> _Work instructions_
Each record below should be reproduced as it is written, with pictures left out entirely.

> _Page images and extracted text_
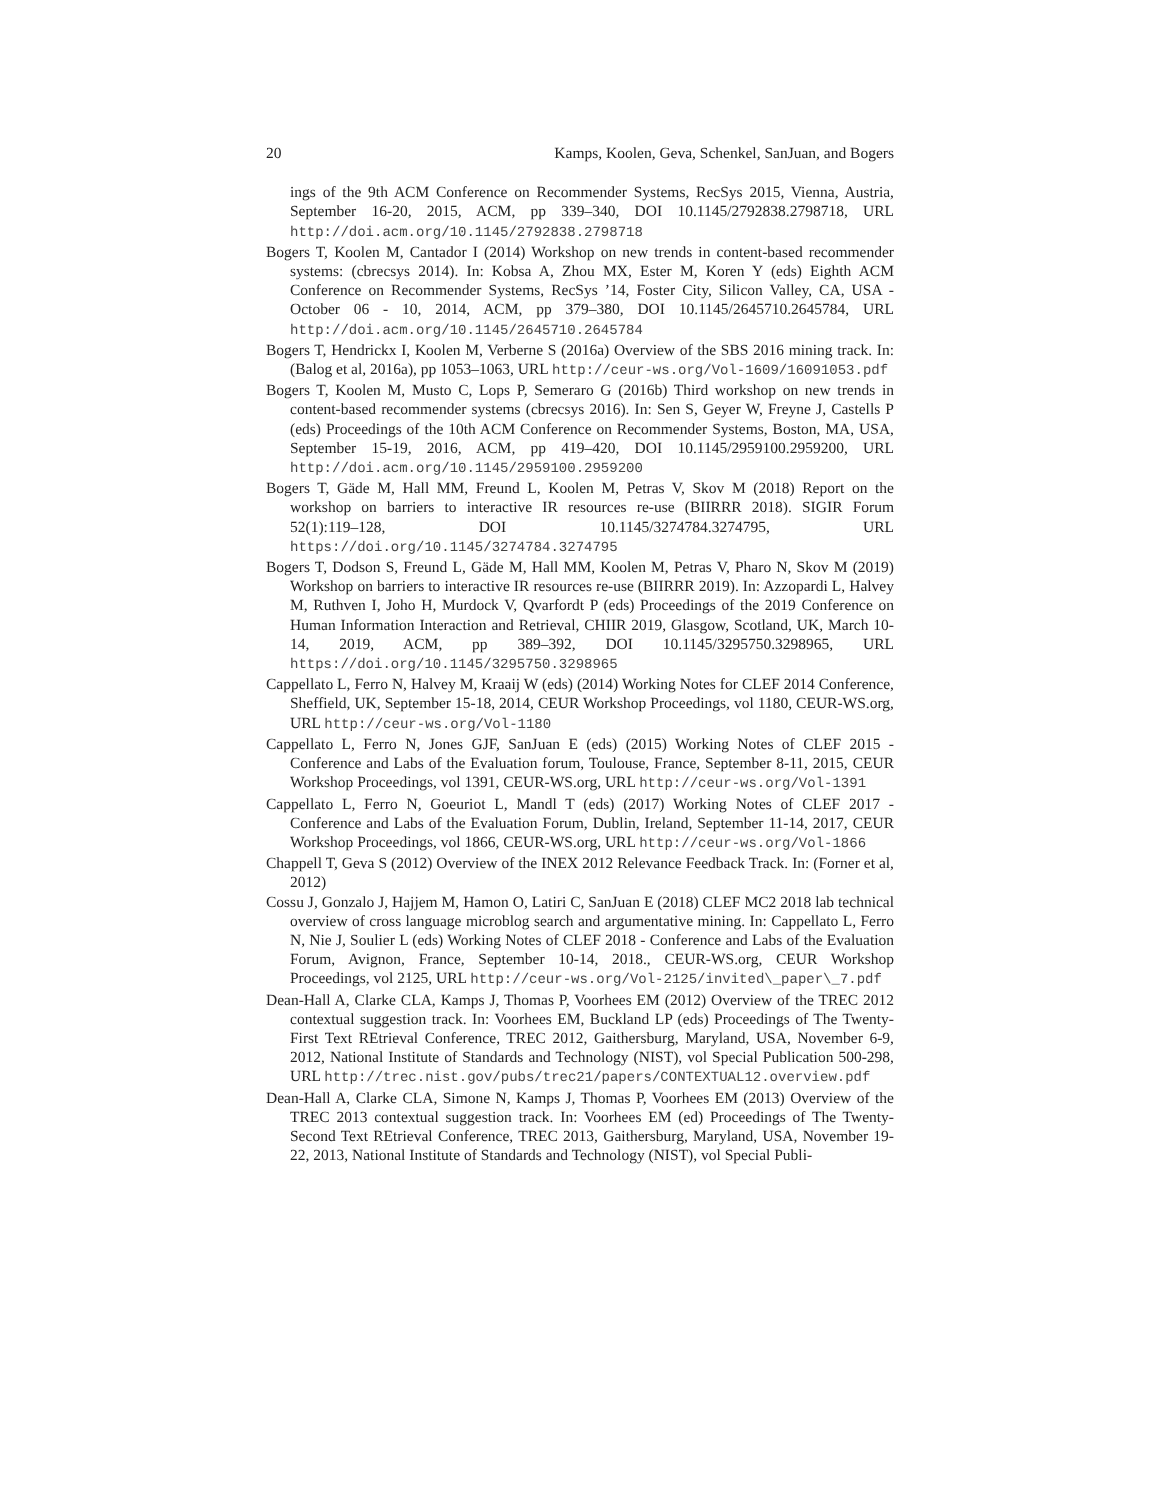20 Kamps, Koolen, Geva, Schenkel, SanJuan, and Bogers
ings of the 9th ACM Conference on Recommender Systems, RecSys 2015, Vienna, Austria, September 16-20, 2015, ACM, pp 339–340, DOI 10.1145/2792838.2798718, URL http://doi.acm.org/10.1145/2792838.2798718
Bogers T, Koolen M, Cantador I (2014) Workshop on new trends in content-based recommender systems: (cbrecsys 2014). In: Kobsa A, Zhou MX, Ester M, Koren Y (eds) Eighth ACM Conference on Recommender Systems, RecSys ’14, Foster City, Silicon Valley, CA, USA - October 06 - 10, 2014, ACM, pp 379–380, DOI 10.1145/2645710.2645784, URL http://doi.acm.org/10.1145/2645710.2645784
Bogers T, Hendrickx I, Koolen M, Verberne S (2016a) Overview of the SBS 2016 mining track. In: (Balog et al, 2016a), pp 1053–1063, URL http://ceur-ws.org/Vol-1609/16091053.pdf
Bogers T, Koolen M, Musto C, Lops P, Semeraro G (2016b) Third workshop on new trends in content-based recommender systems (cbrecsys 2016). In: Sen S, Geyer W, Freyne J, Castells P (eds) Proceedings of the 10th ACM Conference on Recommender Systems, Boston, MA, USA, September 15-19, 2016, ACM, pp 419–420, DOI 10.1145/2959100.2959200, URL http://doi.acm.org/10.1145/2959100.2959200
Bogers T, Gäde M, Hall MM, Freund L, Koolen M, Petras V, Skov M (2018) Report on the workshop on barriers to interactive IR resources re-use (BIIRRR 2018). SIGIR Forum 52(1):119–128, DOI 10.1145/3274784.3274795, URL https://doi.org/10.1145/3274784.3274795
Bogers T, Dodson S, Freund L, Gäde M, Hall MM, Koolen M, Petras V, Pharo N, Skov M (2019) Workshop on barriers to interactive IR resources re-use (BIIRRR 2019). In: Azzopardi L, Halvey M, Ruthven I, Joho H, Murdock V, Qvarfordt P (eds) Proceedings of the 2019 Conference on Human Information Interaction and Retrieval, CHIIR 2019, Glasgow, Scotland, UK, March 10-14, 2019, ACM, pp 389–392, DOI 10.1145/3295750.3298965, URL https://doi.org/10.1145/3295750.3298965
Cappellato L, Ferro N, Halvey M, Kraaij W (eds) (2014) Working Notes for CLEF 2014 Conference, Sheffield, UK, September 15-18, 2014, CEUR Workshop Proceedings, vol 1180, CEUR-WS.org, URL http://ceur-ws.org/Vol-1180
Cappellato L, Ferro N, Jones GJF, SanJuan E (eds) (2015) Working Notes of CLEF 2015 - Conference and Labs of the Evaluation forum, Toulouse, France, September 8-11, 2015, CEUR Workshop Proceedings, vol 1391, CEUR-WS.org, URL http://ceur-ws.org/Vol-1391
Cappellato L, Ferro N, Goeuriot L, Mandl T (eds) (2017) Working Notes of CLEF 2017 - Conference and Labs of the Evaluation Forum, Dublin, Ireland, September 11-14, 2017, CEUR Workshop Proceedings, vol 1866, CEUR-WS.org, URL http://ceur-ws.org/Vol-1866
Chappell T, Geva S (2012) Overview of the INEX 2012 Relevance Feedback Track. In: (Forner et al, 2012)
Cossu J, Gonzalo J, Hajjem M, Hamon O, Latiri C, SanJuan E (2018) CLEF MC2 2018 lab technical overview of cross language microblog search and argumentative mining. In: Cappellato L, Ferro N, Nie J, Soulier L (eds) Working Notes of CLEF 2018 - Conference and Labs of the Evaluation Forum, Avignon, France, September 10-14, 2018., CEUR-WS.org, CEUR Workshop Proceedings, vol 2125, URL http://ceur-ws.org/Vol-2125/invited\_paper\_7.pdf
Dean-Hall A, Clarke CLA, Kamps J, Thomas P, Voorhees EM (2012) Overview of the TREC 2012 contextual suggestion track. In: Voorhees EM, Buckland LP (eds) Proceedings of The Twenty-First Text REtrieval Conference, TREC 2012, Gaithersburg, Maryland, USA, November 6-9, 2012, National Institute of Standards and Technology (NIST), vol Special Publication 500-298, URL http://trec.nist.gov/pubs/trec21/papers/CONTEXTUAL12.overview.pdf
Dean-Hall A, Clarke CLA, Simone N, Kamps J, Thomas P, Voorhees EM (2013) Overview of the TREC 2013 contextual suggestion track. In: Voorhees EM (ed) Proceedings of The Twenty-Second Text REtrieval Conference, TREC 2013, Gaithersburg, Maryland, USA, November 19-22, 2013, National Institute of Standards and Technology (NIST), vol Special Publi-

> _Task response_
20 Kamps, Koolen, Geva, Schenkel, SanJuan, and Bogers
ings of the 9th ACM Conference on Recommender Systems, RecSys 2015, Vienna, Austria, September 16-20, 2015, ACM, pp 339–340, DOI 10.1145/2792838.2798718, URL http://doi.acm.org/10.1145/2792838.2798718
Bogers T, Koolen M, Cantador I (2014) Workshop on new trends in content-based recommender systems: (cbrecsys 2014). In: Kobsa A, Zhou MX, Ester M, Koren Y (eds) Eighth ACM Conference on Recommender Systems, RecSys ’14, Foster City, Silicon Valley, CA, USA - October 06 - 10, 2014, ACM, pp 379–380, DOI 10.1145/2645710.2645784, URL http://doi.acm.org/10.1145/2645710.2645784
Bogers T, Hendrickx I, Koolen M, Verberne S (2016a) Overview of the SBS 2016 mining track. In: (Balog et al, 2016a), pp 1053–1063, URL http://ceur-ws.org/Vol-1609/16091053.pdf
Bogers T, Koolen M, Musto C, Lops P, Semeraro G (2016b) Third workshop on new trends in content-based recommender systems (cbrecsys 2016). In: Sen S, Geyer W, Freyne J, Castells P (eds) Proceedings of the 10th ACM Conference on Recommender Systems, Boston, MA, USA, September 15-19, 2016, ACM, pp 419–420, DOI 10.1145/2959100.2959200, URL http://doi.acm.org/10.1145/2959100.2959200
Bogers T, Gäde M, Hall MM, Freund L, Koolen M, Petras V, Skov M (2018) Report on the workshop on barriers to interactive IR resources re-use (BIIRRR 2018). SIGIR Forum 52(1):119–128, DOI 10.1145/3274784.3274795, URL https://doi.org/10.1145/3274784.3274795
Bogers T, Dodson S, Freund L, Gäde M, Hall MM, Koolen M, Petras V, Pharo N, Skov M (2019) Workshop on barriers to interactive IR resources re-use (BIIRRR 2019). In: Azzopardi L, Halvey M, Ruthven I, Joho H, Murdock V, Qvarfordt P (eds) Proceedings of the 2019 Conference on Human Information Interaction and Retrieval, CHIIR 2019, Glasgow, Scotland, UK, March 10-14, 2019, ACM, pp 389–392, DOI 10.1145/3295750.3298965, URL https://doi.org/10.1145/3295750.3298965
Cappellato L, Ferro N, Halvey M, Kraaij W (eds) (2014) Working Notes for CLEF 2014 Conference, Sheffield, UK, September 15-18, 2014, CEUR Workshop Proceedings, vol 1180, CEUR-WS.org, URL http://ceur-ws.org/Vol-1180
Cappellato L, Ferro N, Jones GJF, SanJuan E (eds) (2015) Working Notes of CLEF 2015 - Conference and Labs of the Evaluation forum, Toulouse, France, September 8-11, 2015, CEUR Workshop Proceedings, vol 1391, CEUR-WS.org, URL http://ceur-ws.org/Vol-1391
Cappellato L, Ferro N, Goeuriot L, Mandl T (eds) (2017) Working Notes of CLEF 2017 - Conference and Labs of the Evaluation Forum, Dublin, Ireland, September 11-14, 2017, CEUR Workshop Proceedings, vol 1866, CEUR-WS.org, URL http://ceur-ws.org/Vol-1866
Chappell T, Geva S (2012) Overview of the INEX 2012 Relevance Feedback Track. In: (Forner et al, 2012)
Cossu J, Gonzalo J, Hajjem M, Hamon O, Latiri C, SanJuan E (2018) CLEF MC2 2018 lab technical overview of cross language microblog search and argumentative mining. In: Cappellato L, Ferro N, Nie J, Soulier L (eds) Working Notes of CLEF 2018 - Conference and Labs of the Evaluation Forum, Avignon, France, September 10-14, 2018., CEUR-WS.org, CEUR Workshop Proceedings, vol 2125, URL http://ceur-ws.org/Vol-2125/invited\_paper\_7.pdf
Dean-Hall A, Clarke CLA, Kamps J, Thomas P, Voorhees EM (2012) Overview of the TREC 2012 contextual suggestion track. In: Voorhees EM, Buckland LP (eds) Proceedings of The Twenty-First Text REtrieval Conference, TREC 2012, Gaithersburg, Maryland, USA, November 6-9, 2012, National Institute of Standards and Technology (NIST), vol Special Publication 500-298, URL http://trec.nist.gov/pubs/trec21/papers/CONTEXTUAL12.overview.pdf
Dean-Hall A, Clarke CLA, Simone N, Kamps J, Thomas P, Voorhees EM (2013) Overview of the TREC 2013 contextual suggestion track. In: Voorhees EM (ed) Proceedings of The Twenty-Second Text REtrieval Conference, TREC 2013, Gaithersburg, Maryland, USA, November 19-22, 2013, National Institute of Standards and Technology (NIST), vol Special Publi-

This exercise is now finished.